While I believe there are some good ideas in this book, I have no illusion that humanity's future hangs in the balance. For all of the grief and strife we have caused ourselves, over five-billion people are surviving on the planet, and the population is increasing. Were we doing as poorly as some people suggest, our species would have gone extinct long ago.

On the other hand, even if we succeeded in creating paradise on earth, we would at some point have to give up our bodies, and thereby have to leave the party. Therefore, there is no sense in getting so caught up in reform that we destroy the quality of life today for some mythical future paradise. (Even if our ideas are correct.) When people fight too hard for freedom, they make slaves of themselves before anyone else even gets a chance to enslave them.

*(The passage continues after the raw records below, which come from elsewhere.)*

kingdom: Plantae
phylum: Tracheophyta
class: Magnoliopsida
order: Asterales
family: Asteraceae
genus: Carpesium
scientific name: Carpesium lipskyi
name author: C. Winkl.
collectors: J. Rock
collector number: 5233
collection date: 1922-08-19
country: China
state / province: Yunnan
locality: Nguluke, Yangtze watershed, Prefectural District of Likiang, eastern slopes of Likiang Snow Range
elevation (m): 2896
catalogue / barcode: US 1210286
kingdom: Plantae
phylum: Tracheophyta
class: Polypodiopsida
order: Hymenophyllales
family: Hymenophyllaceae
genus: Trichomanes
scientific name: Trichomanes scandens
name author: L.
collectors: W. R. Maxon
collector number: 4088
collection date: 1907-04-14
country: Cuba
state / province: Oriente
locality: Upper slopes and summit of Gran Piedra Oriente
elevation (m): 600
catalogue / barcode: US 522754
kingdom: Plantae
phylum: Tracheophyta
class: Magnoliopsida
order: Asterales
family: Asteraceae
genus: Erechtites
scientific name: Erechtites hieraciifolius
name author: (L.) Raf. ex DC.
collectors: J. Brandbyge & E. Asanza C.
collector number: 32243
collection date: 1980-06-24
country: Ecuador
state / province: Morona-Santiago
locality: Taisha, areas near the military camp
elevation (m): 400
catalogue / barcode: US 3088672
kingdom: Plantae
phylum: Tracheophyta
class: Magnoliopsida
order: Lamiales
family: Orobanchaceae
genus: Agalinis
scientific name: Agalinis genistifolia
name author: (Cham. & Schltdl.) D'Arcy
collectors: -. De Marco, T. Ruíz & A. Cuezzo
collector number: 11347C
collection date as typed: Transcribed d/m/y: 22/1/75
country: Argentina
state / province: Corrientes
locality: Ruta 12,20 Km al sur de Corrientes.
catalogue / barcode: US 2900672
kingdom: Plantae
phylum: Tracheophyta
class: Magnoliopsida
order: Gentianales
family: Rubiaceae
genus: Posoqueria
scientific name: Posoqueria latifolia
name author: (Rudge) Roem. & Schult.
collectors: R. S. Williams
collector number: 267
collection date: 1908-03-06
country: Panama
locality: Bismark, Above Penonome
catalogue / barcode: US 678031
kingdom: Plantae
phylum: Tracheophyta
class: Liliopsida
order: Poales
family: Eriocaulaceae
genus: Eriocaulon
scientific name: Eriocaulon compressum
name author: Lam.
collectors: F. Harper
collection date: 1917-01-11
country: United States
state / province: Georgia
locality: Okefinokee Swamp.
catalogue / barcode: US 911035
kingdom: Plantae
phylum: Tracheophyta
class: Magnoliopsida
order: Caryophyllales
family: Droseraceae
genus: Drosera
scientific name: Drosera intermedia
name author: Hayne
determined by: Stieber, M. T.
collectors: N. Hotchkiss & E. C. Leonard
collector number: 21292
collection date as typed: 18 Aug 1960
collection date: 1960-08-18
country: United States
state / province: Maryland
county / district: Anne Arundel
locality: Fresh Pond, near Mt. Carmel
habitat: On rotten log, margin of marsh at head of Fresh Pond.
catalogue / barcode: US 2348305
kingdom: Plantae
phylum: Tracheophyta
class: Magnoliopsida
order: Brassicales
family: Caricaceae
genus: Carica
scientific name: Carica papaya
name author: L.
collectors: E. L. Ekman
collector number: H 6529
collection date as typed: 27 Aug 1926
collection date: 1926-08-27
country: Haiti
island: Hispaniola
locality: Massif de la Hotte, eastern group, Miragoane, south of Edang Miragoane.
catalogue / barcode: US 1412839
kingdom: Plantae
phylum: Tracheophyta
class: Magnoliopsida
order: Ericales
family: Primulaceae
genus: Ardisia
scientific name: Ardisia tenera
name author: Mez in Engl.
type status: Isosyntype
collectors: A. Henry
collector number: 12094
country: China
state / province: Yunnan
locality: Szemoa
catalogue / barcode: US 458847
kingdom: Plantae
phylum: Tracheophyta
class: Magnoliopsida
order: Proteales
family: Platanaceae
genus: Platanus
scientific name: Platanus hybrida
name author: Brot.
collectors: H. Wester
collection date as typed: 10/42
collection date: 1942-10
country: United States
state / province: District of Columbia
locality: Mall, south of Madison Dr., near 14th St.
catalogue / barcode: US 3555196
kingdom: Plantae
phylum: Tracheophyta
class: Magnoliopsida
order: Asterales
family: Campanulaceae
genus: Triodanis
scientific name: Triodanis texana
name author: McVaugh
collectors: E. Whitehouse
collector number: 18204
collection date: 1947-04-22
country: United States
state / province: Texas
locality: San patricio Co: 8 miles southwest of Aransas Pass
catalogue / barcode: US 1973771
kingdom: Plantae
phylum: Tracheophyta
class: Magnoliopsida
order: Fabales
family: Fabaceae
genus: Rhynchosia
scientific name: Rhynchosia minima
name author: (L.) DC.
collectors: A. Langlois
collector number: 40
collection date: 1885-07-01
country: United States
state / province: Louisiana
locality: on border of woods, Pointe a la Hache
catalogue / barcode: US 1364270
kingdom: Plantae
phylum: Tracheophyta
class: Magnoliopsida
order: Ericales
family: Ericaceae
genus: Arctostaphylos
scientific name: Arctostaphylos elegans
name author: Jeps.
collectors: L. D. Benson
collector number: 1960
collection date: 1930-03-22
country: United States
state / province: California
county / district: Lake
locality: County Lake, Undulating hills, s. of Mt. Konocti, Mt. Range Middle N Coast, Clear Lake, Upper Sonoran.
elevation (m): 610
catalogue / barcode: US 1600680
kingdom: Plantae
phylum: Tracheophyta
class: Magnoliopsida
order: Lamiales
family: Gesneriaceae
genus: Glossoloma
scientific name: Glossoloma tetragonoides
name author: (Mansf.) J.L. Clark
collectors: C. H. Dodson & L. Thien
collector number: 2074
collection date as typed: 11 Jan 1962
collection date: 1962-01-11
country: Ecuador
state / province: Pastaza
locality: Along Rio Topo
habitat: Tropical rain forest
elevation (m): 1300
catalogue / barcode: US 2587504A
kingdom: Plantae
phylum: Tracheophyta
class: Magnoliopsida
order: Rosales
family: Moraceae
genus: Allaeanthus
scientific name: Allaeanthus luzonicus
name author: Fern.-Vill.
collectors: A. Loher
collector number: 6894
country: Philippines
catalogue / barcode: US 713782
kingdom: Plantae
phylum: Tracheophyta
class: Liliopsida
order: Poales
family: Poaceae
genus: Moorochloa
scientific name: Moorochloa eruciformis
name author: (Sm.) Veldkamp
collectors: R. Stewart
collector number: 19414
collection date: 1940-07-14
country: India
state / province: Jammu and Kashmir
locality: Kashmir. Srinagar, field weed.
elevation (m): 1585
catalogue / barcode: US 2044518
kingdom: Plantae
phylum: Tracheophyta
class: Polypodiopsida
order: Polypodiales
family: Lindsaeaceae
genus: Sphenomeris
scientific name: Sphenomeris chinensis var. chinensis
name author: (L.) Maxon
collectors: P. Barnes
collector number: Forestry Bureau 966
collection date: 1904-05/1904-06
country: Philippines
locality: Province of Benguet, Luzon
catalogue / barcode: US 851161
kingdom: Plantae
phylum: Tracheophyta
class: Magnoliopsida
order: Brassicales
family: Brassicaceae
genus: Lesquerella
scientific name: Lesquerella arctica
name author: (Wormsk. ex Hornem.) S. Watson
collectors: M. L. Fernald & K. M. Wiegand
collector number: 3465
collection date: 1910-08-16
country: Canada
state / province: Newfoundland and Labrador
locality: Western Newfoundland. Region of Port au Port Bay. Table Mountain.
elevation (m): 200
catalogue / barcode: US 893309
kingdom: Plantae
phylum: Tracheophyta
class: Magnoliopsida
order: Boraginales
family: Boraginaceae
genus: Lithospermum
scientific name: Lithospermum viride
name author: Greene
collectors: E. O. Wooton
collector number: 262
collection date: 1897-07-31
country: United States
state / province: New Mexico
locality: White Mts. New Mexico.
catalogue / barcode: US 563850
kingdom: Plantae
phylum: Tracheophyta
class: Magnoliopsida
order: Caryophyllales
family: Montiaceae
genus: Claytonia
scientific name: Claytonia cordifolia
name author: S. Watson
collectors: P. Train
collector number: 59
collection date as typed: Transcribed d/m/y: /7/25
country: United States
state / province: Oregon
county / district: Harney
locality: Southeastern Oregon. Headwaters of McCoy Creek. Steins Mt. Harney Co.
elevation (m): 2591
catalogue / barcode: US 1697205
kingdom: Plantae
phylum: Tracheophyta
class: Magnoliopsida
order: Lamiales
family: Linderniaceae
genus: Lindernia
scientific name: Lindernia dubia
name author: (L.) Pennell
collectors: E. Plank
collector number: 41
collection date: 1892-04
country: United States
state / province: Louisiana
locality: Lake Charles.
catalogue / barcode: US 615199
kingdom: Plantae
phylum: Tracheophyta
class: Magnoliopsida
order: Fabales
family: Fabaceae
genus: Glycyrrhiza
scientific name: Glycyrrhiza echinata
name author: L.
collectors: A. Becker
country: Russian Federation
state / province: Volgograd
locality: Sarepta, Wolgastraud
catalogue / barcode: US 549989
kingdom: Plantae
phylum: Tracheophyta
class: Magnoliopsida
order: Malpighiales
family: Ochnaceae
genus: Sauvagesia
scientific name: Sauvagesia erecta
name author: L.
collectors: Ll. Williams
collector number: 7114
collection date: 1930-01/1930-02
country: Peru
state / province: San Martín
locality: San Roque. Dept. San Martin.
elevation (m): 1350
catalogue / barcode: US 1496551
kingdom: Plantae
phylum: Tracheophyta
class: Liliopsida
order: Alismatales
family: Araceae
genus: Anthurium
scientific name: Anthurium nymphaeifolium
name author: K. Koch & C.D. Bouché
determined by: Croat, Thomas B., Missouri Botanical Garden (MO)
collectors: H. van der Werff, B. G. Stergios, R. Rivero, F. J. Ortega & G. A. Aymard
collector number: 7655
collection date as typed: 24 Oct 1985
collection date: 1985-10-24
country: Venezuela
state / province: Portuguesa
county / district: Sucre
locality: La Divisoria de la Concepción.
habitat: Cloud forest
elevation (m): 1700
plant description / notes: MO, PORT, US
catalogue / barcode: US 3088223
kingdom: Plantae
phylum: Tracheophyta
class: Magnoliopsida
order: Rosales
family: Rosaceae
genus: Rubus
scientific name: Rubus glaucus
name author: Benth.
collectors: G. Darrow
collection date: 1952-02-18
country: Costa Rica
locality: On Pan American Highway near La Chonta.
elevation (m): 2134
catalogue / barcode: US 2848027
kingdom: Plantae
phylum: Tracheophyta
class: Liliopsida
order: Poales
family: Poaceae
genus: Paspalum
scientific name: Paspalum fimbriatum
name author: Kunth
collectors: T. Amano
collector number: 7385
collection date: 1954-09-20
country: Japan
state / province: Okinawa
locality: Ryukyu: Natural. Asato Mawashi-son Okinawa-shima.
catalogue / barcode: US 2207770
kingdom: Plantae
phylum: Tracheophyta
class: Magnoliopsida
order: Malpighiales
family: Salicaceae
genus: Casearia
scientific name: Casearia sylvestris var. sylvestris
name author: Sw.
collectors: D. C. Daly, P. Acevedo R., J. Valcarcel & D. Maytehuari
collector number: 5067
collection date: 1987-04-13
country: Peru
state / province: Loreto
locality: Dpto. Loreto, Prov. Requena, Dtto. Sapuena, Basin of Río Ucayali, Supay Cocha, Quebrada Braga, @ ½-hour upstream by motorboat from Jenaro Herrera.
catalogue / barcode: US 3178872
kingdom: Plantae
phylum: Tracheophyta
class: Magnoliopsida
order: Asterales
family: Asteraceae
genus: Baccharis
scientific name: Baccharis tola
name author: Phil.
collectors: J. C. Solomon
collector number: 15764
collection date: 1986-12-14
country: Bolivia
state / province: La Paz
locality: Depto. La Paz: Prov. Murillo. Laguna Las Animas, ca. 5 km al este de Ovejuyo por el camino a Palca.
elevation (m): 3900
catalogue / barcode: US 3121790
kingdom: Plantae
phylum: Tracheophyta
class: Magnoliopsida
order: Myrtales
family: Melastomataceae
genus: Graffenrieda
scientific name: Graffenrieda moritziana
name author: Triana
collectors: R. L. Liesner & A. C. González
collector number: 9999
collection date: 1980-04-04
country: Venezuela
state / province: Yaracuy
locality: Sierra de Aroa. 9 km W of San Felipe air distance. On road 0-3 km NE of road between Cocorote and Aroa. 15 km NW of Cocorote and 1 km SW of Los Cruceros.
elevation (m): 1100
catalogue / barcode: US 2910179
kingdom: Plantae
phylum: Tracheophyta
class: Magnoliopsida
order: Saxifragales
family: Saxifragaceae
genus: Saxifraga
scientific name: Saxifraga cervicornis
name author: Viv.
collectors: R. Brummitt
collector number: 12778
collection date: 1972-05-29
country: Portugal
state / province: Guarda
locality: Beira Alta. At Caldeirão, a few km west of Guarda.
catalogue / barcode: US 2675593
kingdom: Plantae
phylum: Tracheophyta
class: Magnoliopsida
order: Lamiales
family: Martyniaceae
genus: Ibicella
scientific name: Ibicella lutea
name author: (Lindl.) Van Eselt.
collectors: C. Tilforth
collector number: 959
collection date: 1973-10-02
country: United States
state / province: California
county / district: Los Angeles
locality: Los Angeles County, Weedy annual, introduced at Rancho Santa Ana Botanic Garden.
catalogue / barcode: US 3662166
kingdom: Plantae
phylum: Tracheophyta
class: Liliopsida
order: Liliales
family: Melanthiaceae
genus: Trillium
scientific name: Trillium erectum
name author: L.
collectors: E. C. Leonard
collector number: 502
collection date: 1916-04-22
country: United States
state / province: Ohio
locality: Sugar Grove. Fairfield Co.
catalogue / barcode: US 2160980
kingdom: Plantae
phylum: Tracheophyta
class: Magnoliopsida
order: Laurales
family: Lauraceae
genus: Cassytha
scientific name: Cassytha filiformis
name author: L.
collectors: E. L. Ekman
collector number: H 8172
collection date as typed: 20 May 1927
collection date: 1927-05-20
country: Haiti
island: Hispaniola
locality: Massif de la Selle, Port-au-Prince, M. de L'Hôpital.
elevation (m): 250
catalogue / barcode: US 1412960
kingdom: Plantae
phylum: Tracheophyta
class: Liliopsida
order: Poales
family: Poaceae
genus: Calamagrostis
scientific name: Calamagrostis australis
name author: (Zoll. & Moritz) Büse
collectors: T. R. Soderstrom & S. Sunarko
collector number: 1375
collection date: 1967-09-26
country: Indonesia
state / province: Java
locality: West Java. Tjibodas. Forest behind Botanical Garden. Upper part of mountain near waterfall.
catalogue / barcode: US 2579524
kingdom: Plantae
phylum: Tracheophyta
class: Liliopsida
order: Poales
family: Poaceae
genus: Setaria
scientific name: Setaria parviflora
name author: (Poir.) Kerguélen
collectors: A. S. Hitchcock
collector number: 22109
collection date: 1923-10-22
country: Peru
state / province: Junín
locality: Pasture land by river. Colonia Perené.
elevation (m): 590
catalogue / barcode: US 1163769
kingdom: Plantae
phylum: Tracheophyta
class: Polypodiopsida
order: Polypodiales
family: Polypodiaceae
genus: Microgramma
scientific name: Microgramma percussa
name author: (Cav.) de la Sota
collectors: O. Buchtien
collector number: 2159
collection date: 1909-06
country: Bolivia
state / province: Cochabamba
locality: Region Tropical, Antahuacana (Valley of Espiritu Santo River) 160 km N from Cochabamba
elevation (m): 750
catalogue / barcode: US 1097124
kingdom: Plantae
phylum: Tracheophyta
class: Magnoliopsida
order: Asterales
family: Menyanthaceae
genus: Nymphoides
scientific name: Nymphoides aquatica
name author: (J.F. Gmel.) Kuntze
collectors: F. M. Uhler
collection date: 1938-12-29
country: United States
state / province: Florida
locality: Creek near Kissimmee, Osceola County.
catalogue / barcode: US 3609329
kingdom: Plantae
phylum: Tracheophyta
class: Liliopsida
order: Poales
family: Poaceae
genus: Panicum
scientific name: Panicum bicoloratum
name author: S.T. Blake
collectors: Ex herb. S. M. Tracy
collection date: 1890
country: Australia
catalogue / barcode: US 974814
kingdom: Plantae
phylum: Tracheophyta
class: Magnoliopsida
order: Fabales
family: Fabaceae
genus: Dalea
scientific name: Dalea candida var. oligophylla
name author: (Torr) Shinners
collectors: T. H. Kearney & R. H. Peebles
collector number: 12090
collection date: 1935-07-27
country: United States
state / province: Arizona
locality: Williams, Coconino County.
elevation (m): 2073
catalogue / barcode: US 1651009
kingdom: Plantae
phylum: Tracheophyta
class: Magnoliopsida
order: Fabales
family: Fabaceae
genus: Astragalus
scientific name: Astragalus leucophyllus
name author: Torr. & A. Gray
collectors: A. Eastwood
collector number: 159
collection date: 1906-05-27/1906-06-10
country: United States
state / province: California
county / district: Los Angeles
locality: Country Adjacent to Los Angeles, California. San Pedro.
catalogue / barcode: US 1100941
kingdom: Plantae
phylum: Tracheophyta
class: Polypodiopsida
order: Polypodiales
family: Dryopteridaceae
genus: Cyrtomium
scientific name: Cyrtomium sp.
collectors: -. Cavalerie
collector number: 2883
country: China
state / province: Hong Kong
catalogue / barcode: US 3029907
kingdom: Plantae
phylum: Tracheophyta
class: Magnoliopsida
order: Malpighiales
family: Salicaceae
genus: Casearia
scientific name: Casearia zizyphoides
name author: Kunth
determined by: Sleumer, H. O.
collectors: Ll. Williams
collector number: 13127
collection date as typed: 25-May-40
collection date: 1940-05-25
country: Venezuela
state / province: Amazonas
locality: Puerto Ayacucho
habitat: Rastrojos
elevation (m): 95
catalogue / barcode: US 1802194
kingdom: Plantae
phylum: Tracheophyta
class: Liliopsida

This brings to mind my experience as a teenager worrying about dying under a hail of atomic bombs. While thinking about this dreadful problem, I recalled some teenage boys I knew who had already died. Then it occurred to me that I needed to be careful if I hoped to survive long enough to die in a nuclear inferno. The same is true for me today. If the world is to end, I want to survive long enough to see the last hurrah. In other words, I am not planning to antagonize a lot of people in order to change their minds.

Besides, our problem might be better handled by medical practitioners than by philosophers anyway. Gurdjieff suggested this approach to eradicating violence from our planet:

The sole means now for the saving of the beings of the planet Earth would be to implant again into their presences a new organ, an organ like Kundabuffer, but this time of such properties that every one of these unfortunates during the process of existence should consciously sense and be cognizant of the inevitability of his own death as well as the death of everyone upon whom his eyes or attention rests.
Only such a sensation and such a cognizance can now destroy the egoism completely crystallized in them that has swallowed up the whole of their Essence and also that tendency to hate others which flows from it--the tendency, namely, which engenders all those mutual relationships existing there, which serve as the chief cause of all their abnormalities unbecoming to three-brained beings and maleficent for themselves and for the whole of the Universe.5

Of course, if we think national health care is expensive, we can only imagine what a program like that would cost. And this, of course, puts us right back where we started. We must first evolve philosophically in order to create the wealth such a program would require. And if we succeeded in doing that, massive medical interventions would no longer be necessary.

In closing, I cannot resist saying one last time: "You're free to do anything you want. All you have to do is pay the consequences." Whatever you decide, I recognize your intrinsic value as a human being, and I say, "congratulations on the consequences you have chosen." May we all live long and enjoyable lives!

Footnotes for Conclusion:

1.

Andre Maurois quoted in Rollo May, Love and Will (New York: Dell Publishing, 1969), p. 169.

2.

Richard Mitchell, Less Than Words Can Say, (Boston MA: Little, Brown & Company, 1979), p. 43.

3.

Ron Gross, The Independent Scholar's Handbook (Reading, MA: Addison-Wesley, 1982), p. 215.

4.

Edmund A. Opitz, "Big business and big labor require big government.", Mark Spangler (ed.) Clichés of Politics (Irvington-on-Hudson, NY: The Foundation for Economic Education, 1994), p. 61.

5.

G.I. Gurdjieff, Beelzebub's Tales to His Grandson, Vol. 3. (New York: E.P. Dutton, 1950), p. 373.